#### [Saved entries]
#####

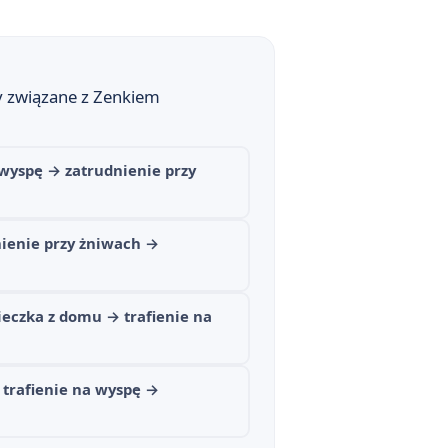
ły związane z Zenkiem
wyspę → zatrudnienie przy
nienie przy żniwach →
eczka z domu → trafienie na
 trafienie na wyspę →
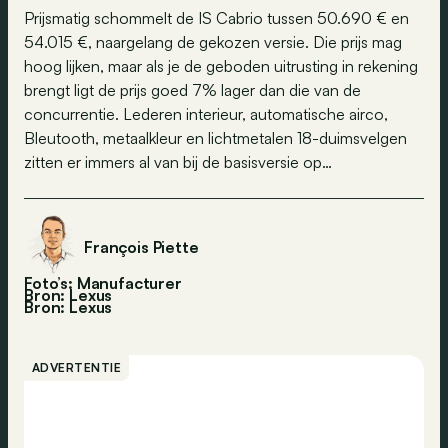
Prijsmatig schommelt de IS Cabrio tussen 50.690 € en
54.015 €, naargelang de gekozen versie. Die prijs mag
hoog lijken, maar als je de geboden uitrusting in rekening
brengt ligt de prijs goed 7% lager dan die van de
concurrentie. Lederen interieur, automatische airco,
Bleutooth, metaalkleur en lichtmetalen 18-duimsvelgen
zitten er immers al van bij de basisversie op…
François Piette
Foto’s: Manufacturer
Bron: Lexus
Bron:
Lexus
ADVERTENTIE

#####

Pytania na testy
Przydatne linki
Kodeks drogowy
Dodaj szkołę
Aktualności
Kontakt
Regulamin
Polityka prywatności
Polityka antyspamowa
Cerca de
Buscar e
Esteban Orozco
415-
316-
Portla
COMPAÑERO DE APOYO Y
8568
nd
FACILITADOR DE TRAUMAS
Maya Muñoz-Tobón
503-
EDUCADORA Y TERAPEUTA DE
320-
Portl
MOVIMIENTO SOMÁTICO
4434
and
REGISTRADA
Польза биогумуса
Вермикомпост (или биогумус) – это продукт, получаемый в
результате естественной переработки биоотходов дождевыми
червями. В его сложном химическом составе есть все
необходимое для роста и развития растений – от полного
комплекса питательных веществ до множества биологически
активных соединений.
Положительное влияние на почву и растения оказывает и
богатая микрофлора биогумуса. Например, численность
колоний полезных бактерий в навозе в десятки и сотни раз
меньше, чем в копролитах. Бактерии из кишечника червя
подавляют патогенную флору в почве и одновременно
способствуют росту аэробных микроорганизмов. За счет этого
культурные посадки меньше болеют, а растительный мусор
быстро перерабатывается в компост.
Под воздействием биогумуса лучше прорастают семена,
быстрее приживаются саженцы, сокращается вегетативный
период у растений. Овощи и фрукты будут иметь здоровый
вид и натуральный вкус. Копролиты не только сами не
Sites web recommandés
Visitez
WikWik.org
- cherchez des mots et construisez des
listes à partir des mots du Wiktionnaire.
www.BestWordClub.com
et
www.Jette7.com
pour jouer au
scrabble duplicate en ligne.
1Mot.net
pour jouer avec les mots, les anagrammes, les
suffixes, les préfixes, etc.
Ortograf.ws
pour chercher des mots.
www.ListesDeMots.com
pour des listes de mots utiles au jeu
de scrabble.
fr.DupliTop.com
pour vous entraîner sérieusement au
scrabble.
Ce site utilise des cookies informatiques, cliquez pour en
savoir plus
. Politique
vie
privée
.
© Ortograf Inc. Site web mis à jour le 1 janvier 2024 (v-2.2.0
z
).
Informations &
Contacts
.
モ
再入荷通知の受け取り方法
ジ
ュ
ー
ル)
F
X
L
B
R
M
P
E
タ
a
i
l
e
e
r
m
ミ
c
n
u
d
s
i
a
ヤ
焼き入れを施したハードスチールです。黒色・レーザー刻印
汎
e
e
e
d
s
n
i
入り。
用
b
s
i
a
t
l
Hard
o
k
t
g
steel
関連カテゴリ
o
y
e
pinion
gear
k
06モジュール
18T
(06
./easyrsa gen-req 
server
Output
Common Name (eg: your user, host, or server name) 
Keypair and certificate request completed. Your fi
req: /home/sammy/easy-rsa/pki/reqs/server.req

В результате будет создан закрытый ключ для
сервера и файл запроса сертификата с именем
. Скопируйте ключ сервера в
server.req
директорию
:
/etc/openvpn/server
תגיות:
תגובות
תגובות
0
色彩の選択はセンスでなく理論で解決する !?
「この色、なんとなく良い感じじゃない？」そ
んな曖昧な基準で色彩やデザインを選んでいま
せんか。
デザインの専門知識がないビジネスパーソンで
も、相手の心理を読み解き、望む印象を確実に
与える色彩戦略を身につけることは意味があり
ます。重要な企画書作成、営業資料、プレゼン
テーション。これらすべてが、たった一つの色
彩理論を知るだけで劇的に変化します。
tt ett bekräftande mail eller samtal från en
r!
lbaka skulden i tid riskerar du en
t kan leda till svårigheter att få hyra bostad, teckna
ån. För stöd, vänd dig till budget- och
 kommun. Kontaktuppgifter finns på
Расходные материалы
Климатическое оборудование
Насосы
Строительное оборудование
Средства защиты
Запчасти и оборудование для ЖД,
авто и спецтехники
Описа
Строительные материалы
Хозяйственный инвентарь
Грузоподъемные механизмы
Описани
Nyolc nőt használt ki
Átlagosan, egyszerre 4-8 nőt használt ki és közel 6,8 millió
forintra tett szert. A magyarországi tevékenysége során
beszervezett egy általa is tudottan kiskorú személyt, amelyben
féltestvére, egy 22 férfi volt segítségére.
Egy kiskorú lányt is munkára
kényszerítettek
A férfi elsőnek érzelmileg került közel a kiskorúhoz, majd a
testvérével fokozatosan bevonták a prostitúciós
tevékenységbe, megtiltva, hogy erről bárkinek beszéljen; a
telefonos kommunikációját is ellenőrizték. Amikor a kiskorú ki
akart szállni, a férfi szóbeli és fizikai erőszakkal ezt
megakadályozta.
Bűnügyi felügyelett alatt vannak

#####

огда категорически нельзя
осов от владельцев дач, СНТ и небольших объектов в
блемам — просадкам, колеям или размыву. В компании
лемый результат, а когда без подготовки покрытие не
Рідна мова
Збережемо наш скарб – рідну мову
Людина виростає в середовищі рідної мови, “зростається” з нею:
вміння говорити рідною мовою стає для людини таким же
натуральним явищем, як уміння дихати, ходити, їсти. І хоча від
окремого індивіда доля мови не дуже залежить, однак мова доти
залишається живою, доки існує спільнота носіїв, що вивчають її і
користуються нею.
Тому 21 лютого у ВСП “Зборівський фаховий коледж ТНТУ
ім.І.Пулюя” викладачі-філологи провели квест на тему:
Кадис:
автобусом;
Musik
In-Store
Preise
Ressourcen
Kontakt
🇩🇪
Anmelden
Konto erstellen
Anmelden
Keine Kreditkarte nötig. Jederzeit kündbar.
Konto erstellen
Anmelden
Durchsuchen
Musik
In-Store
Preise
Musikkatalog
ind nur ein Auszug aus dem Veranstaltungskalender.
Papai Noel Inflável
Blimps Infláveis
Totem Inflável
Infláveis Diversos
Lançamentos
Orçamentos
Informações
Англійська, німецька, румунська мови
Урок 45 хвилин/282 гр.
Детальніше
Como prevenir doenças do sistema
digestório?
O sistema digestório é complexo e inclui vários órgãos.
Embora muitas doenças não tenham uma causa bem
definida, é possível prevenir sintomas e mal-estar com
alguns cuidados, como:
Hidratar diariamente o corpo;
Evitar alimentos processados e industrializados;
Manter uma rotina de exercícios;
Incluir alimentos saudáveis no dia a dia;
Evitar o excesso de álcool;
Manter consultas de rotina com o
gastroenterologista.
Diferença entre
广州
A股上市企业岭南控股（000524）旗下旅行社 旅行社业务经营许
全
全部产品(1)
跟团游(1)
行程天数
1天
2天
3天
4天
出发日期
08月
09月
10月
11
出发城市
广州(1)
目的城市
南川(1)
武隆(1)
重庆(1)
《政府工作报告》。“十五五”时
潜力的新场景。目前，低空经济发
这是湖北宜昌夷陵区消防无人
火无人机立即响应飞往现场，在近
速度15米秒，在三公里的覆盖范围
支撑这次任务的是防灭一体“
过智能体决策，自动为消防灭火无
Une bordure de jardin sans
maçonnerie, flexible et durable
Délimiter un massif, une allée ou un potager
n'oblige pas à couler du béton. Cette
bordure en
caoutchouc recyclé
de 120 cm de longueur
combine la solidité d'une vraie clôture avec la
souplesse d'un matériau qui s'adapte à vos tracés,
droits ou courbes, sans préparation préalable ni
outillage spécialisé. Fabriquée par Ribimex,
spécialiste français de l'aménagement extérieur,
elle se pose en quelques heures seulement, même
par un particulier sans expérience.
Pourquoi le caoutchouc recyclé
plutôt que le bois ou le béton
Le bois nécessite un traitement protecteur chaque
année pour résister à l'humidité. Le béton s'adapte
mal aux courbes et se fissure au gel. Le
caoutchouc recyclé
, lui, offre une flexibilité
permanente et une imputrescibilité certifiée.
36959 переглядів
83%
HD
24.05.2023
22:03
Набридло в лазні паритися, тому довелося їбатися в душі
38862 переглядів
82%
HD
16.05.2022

#####

#### [EXERCISE]
Copy out the lines of the records above without any changes, beginning at the line that contains "Pytania na testy" and stopping after the line that contains "Common Name (eg: your".

#### [SOLUTION TO THIS PROBLEM]
Pytania na testy
Przydatne linki
Kodeks drogowy
Dodaj szkołę
Aktualności
Kontakt
Regulamin
Polityka prywatności
Polityka antyspamowa
Cerca de
Buscar e
Esteban Orozco
415-
316-
Portla
COMPAÑERO DE APOYO Y
8568
nd
FACILITADOR DE TRAUMAS
Maya Muñoz-Tobón
503-
EDUCADORA Y TERAPEUTA DE
320-
Portl
MOVIMIENTO SOMÁTICO
4434
and
REGISTRADA
Польза биогумуса
Вермикомпост (или биогумус) – это продукт, получаемый в
результате естественной переработки биоотходов дождевыми
червями. В его сложном химическом составе есть все
необходимое для роста и развития растений – от полного
комплекса питательных веществ до множества биологически
активных соединений.
Положительное влияние на почву и растения оказывает и
богатая микрофлора биогумуса. Например, численность
колоний полезных бактерий в навозе в десятки и сотни раз
меньше, чем в копролитах. Бактерии из кишечника червя
подавляют патогенную флору в почве и одновременно
способствуют росту аэробных микроорганизмов. За счет этого
культурные посадки меньше болеют, а растительный мусор
быстро перерабатывается в компост.
Под воздействием биогумуса лучше прорастают семена,
быстрее приживаются саженцы, сокращается вегетативный
период у растений. Овощи и фрукты будут иметь здоровый
вид и натуральный вкус. Копролиты не только сами не
Sites web recommandés
Visitez
WikWik.org
- cherchez des mots et construisez des
listes à partir des mots du Wiktionnaire.
www.BestWordClub.com
et
www.Jette7.com
pour jouer au
scrabble duplicate en ligne.
1Mot.net
pour jouer avec les mots, les anagrammes, les
suffixes, les préfixes, etc.
Ortograf.ws
pour chercher des mots.
www.ListesDeMots.com
pour des listes de mots utiles au jeu
de scrabble.
fr.DupliTop.com
pour vous entraîner sérieusement au
scrabble.
Ce site utilise des cookies informatiques, cliquez pour en
savoir plus
. Politique
vie
privée
.
© Ortograf Inc. Site web mis à jour le 1 janvier 2024 (v-2.2.0
z
).
Informations &
Contacts
.
モ
再入荷通知の受け取り方法
ジ
ュ
ー
ル)
F
X
L
B
R
M
P
E
タ
a
i
l
e
e
r
m
ミ
c
n
u
d
s
i
a
ヤ
焼き入れを施したハードスチールです。黒色・レーザー刻印
汎
e
e
e
d
s
n
i
入り。
用
b
s
i
a
t
l
Hard
o
k
t
g
steel
関連カテゴリ
o
y
e
pinion
gear
k
06モジュール
18T
(06
./easyrsa gen-req 
server
Output
Common Name (eg: your user, host, or server name) 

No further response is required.